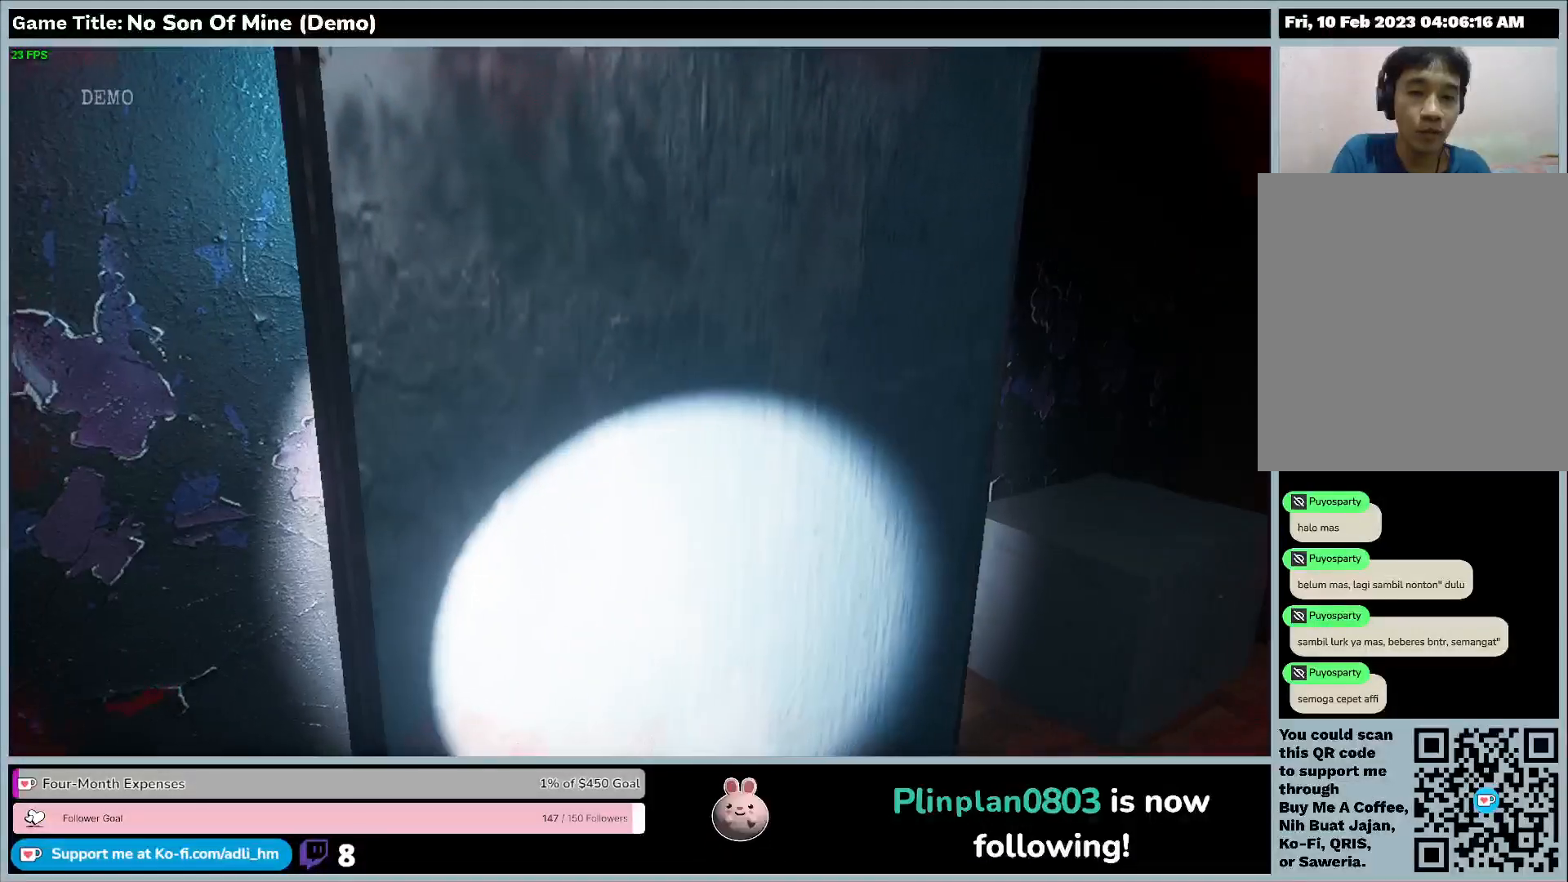
{"keys": [], "events": []}
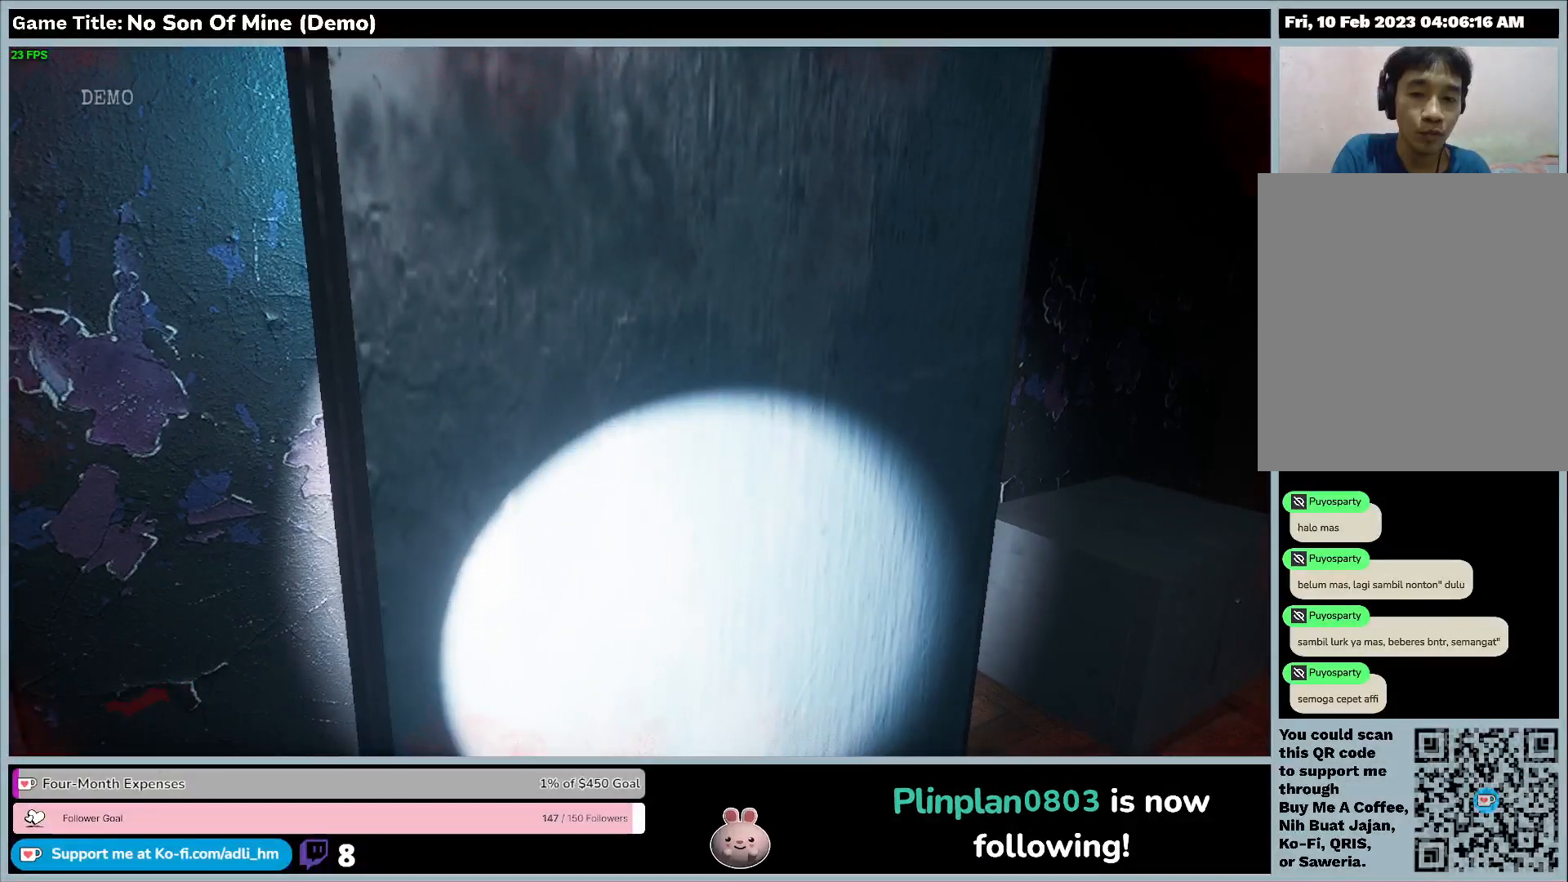
{"keys": [], "events": []}
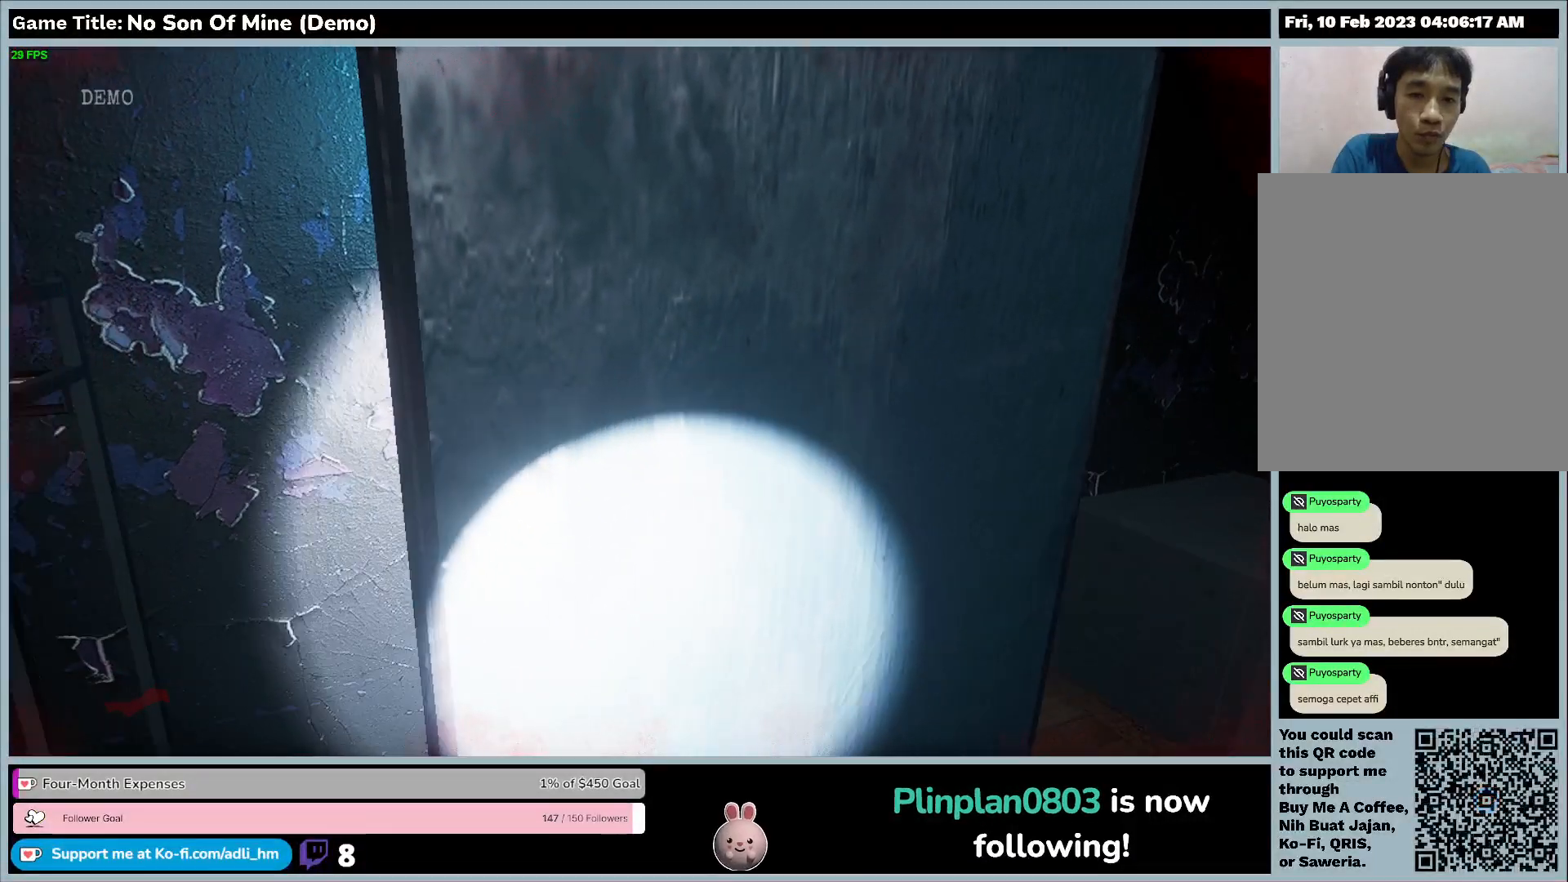
{"keys": [], "events": []}
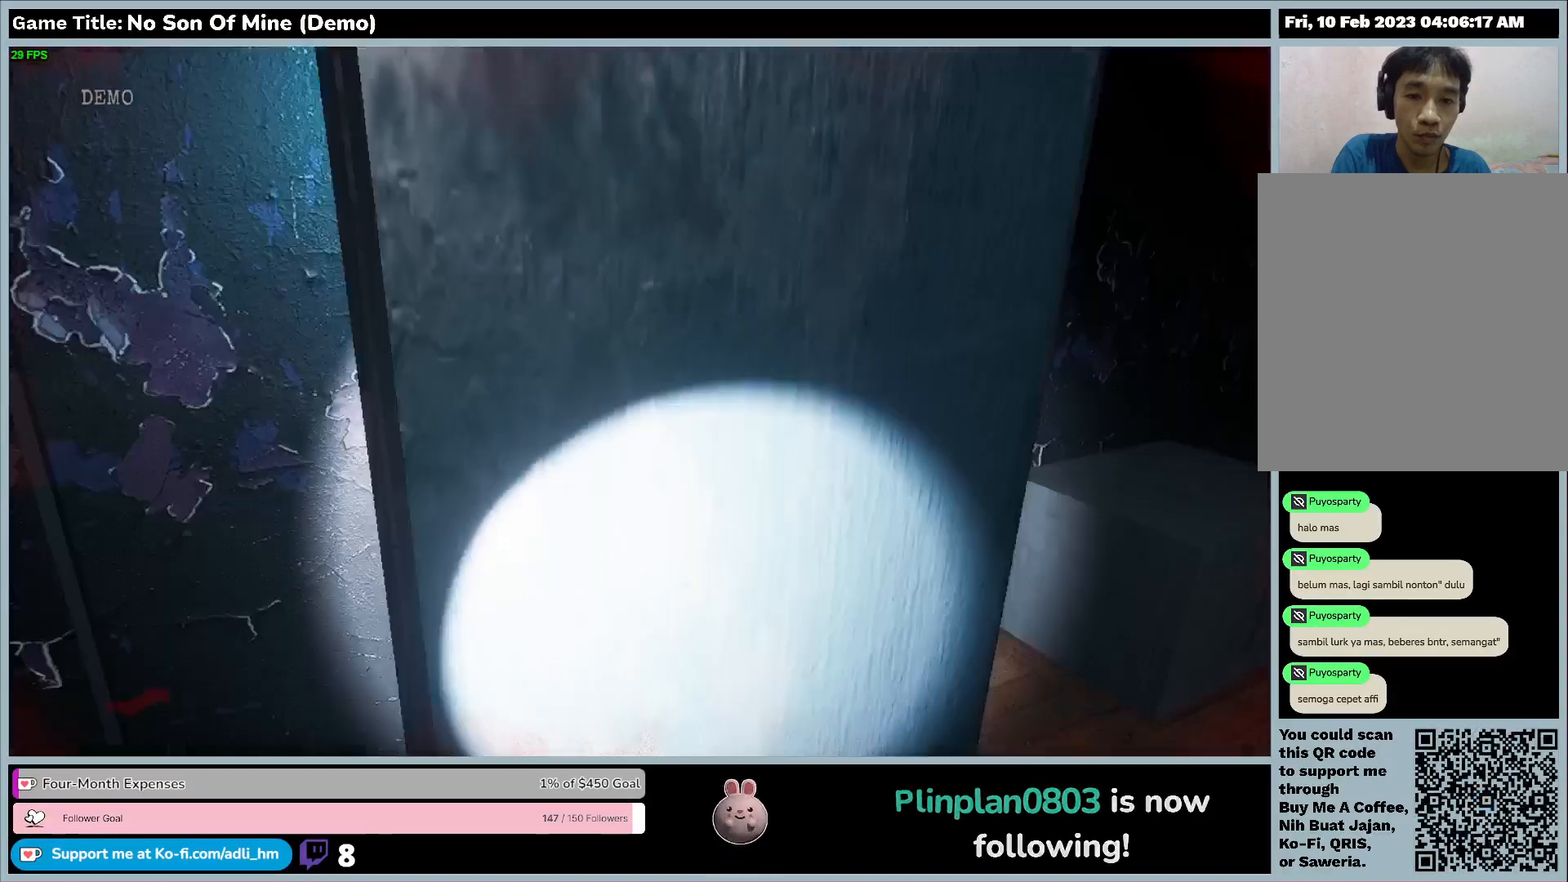
{"keys": ["w"], "events": [[500, "w", "down"]]}
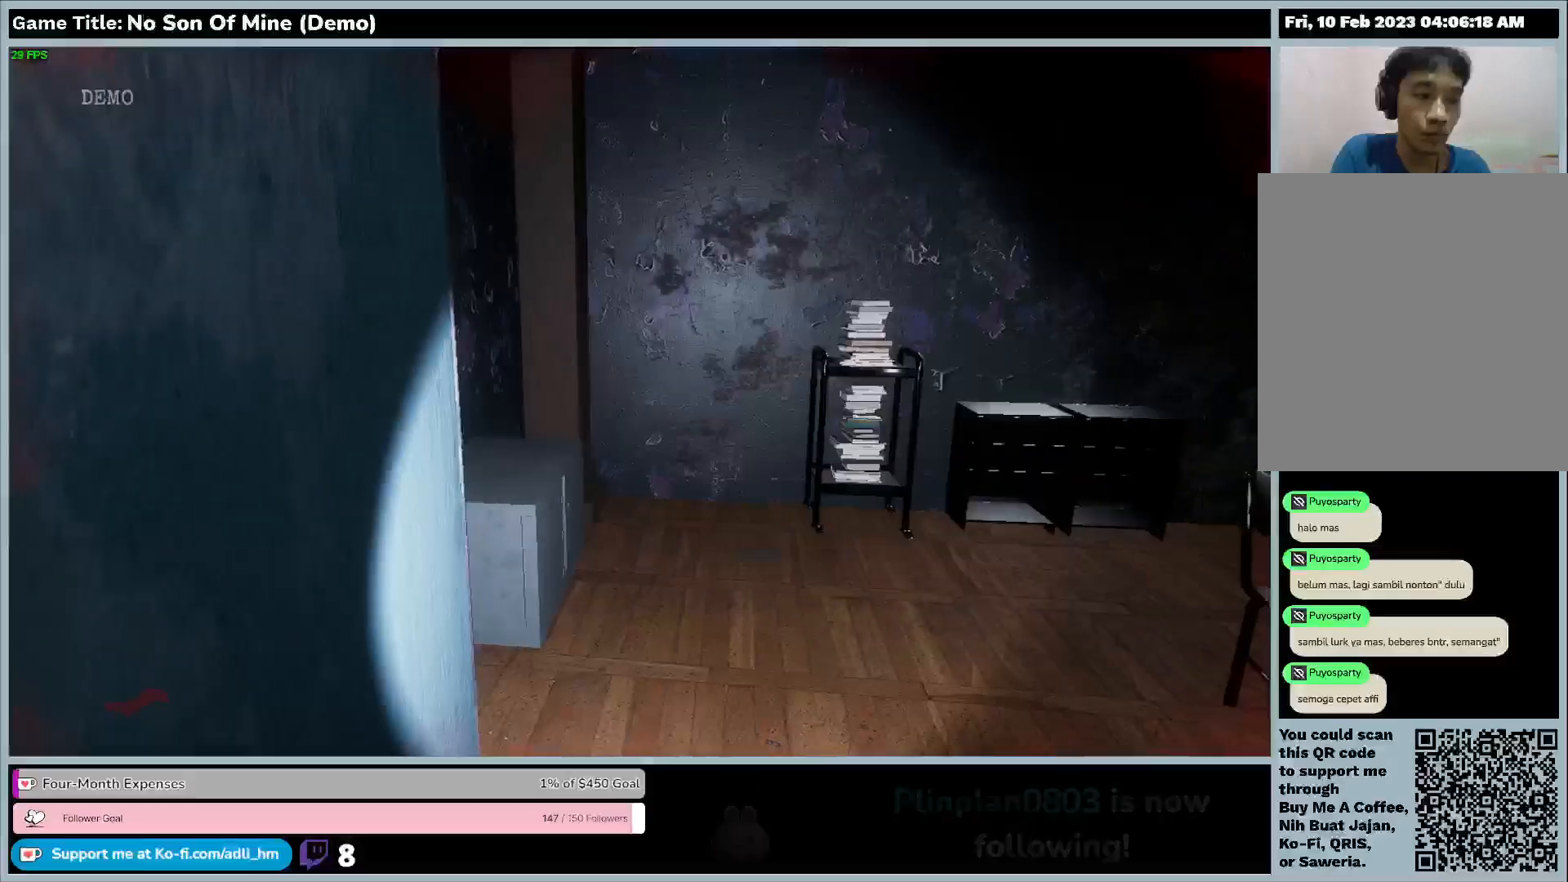
{"keys": ["w"], "events": []}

**WHAT YOU HAVE TO DO:** Give back every line of the material exactly as written, but not the pictures.

**OUTPUT BELOW:**
{"keys": [], "events": []}
{"keys": [], "events": []}
{"keys": [], "events": []}
{"keys": ["w"], "events": [[500, "w", "down"]]}
{"keys": ["w"], "events": []}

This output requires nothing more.